:: Work item ::
Output the lines of the data below exactly as they appear, starting at the line that contains "right wrist: (200, 550, -18)" and ending at the line that contains "right ankle: (574, 549, -3)", with both of those lines included.

:: Data section ::
● ● ● ●
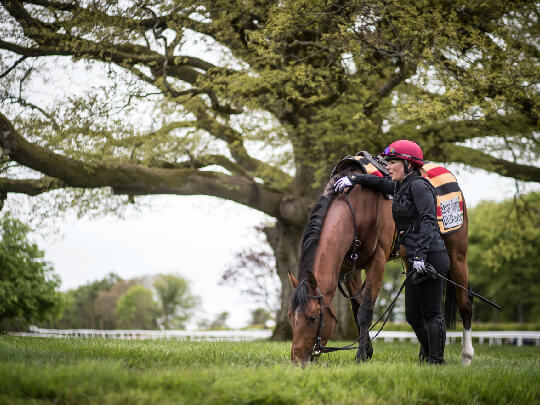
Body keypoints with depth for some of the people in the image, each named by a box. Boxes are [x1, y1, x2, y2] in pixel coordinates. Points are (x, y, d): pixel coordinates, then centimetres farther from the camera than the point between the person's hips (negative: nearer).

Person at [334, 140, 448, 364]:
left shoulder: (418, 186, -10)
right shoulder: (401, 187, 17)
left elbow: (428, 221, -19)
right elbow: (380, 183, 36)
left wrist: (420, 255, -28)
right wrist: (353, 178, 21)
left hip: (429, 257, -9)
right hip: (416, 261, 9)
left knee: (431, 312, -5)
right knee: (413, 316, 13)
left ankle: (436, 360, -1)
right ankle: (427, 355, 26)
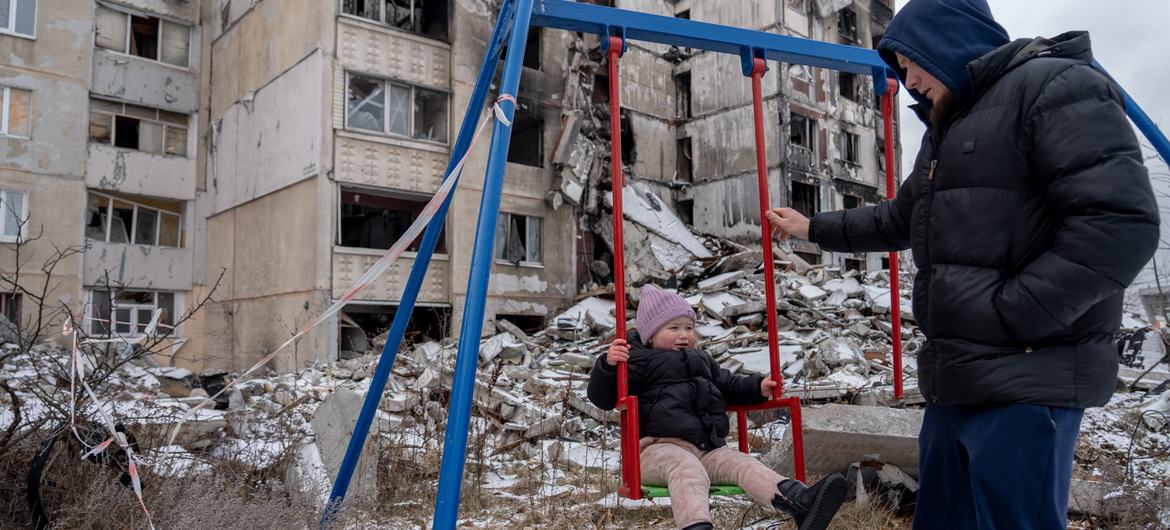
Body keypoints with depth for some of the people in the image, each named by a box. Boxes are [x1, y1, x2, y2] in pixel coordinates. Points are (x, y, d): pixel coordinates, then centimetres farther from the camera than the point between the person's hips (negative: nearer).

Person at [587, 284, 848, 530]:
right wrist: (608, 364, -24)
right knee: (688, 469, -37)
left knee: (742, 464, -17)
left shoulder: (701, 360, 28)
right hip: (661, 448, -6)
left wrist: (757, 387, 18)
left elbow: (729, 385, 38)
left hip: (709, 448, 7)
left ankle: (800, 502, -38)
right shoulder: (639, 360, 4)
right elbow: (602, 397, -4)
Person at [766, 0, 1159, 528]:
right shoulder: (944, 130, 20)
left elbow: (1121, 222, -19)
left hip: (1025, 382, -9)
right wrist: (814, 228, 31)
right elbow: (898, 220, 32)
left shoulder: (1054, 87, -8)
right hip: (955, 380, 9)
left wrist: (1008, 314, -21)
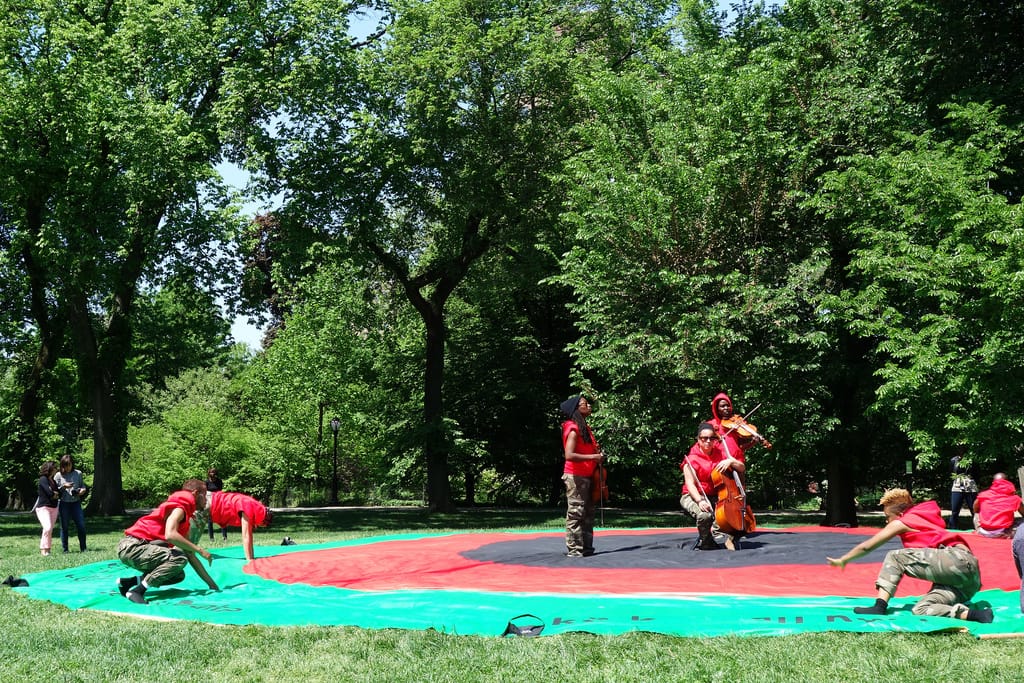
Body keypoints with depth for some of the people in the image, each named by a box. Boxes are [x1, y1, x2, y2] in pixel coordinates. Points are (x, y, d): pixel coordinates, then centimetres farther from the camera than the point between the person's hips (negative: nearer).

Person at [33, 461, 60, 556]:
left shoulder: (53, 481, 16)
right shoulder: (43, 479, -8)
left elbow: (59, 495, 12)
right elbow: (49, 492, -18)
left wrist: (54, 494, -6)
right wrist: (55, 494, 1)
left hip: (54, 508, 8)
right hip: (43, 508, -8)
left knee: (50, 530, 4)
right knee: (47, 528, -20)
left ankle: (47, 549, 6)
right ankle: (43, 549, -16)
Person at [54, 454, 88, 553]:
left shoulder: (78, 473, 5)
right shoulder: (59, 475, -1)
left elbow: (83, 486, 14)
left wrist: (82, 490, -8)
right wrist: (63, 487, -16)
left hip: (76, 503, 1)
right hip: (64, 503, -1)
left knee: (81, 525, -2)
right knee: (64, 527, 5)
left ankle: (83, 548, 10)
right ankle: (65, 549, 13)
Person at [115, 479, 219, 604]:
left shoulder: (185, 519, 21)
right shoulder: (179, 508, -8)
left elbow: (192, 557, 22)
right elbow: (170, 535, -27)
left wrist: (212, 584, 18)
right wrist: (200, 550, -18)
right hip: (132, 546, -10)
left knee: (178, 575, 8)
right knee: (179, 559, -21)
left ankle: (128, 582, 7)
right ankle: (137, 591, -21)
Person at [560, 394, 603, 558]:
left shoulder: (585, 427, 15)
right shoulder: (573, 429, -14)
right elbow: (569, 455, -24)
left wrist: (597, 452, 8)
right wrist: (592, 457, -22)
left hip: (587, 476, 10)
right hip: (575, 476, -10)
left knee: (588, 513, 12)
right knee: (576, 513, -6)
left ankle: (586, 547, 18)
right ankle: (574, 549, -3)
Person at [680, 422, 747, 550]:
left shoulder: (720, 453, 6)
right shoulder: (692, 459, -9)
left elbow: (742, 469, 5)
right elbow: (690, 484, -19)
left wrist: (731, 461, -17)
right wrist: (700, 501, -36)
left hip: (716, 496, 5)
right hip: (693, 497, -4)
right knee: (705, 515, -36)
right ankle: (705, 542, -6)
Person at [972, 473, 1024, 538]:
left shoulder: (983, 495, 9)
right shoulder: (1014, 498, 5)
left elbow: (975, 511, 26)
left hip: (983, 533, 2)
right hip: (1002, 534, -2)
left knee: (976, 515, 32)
● ● ● ●
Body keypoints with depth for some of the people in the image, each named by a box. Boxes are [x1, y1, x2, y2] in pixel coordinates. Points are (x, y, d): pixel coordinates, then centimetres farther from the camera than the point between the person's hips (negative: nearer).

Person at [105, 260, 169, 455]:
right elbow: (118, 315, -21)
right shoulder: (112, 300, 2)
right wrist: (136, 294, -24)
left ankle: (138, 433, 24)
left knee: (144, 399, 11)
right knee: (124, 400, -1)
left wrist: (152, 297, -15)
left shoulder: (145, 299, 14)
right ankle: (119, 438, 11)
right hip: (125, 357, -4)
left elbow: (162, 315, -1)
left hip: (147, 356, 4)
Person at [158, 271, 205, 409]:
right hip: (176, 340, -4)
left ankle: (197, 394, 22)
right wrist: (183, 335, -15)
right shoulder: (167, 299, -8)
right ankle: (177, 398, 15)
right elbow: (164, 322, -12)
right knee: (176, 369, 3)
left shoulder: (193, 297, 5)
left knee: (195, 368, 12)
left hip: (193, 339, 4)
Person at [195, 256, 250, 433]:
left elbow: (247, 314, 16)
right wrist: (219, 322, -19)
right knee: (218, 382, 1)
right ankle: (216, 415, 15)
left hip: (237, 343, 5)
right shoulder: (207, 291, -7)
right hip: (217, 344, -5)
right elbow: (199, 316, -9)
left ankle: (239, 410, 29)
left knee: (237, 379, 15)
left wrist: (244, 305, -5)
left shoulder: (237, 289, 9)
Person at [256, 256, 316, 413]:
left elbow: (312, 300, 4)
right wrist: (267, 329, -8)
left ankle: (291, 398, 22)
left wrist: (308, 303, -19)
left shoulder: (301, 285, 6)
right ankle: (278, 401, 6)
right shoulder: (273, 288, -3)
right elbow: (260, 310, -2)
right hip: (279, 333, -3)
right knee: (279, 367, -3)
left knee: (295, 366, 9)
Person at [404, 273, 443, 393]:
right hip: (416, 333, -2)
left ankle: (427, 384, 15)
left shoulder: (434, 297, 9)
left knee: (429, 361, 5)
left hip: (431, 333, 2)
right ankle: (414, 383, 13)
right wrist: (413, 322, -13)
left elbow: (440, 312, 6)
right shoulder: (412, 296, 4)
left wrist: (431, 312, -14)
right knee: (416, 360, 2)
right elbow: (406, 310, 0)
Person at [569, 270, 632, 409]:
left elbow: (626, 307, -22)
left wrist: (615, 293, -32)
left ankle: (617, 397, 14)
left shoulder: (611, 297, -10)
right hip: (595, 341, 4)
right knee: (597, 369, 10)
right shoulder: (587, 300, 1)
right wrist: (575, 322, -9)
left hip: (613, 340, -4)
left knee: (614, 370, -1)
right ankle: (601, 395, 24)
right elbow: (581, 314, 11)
● ● ● ●
:: Answer area ::
right wrist: (200, 550, -18)
right hip: (132, 546, -10)
left knee: (178, 575, 8)
right knee: (179, 559, -21)
left ankle: (128, 582, 7)
right ankle: (137, 591, -21)
Person at [560, 394, 603, 558]:
left shoulder: (585, 427, 15)
right shoulder: (573, 429, -14)
right elbow: (569, 455, -24)
left wrist: (597, 452, 8)
right wrist: (592, 457, -22)
left hip: (587, 476, 10)
right hip: (575, 476, -10)
left knee: (588, 513, 12)
right knee: (576, 513, -6)
left ankle: (586, 547, 18)
right ankle: (574, 549, -3)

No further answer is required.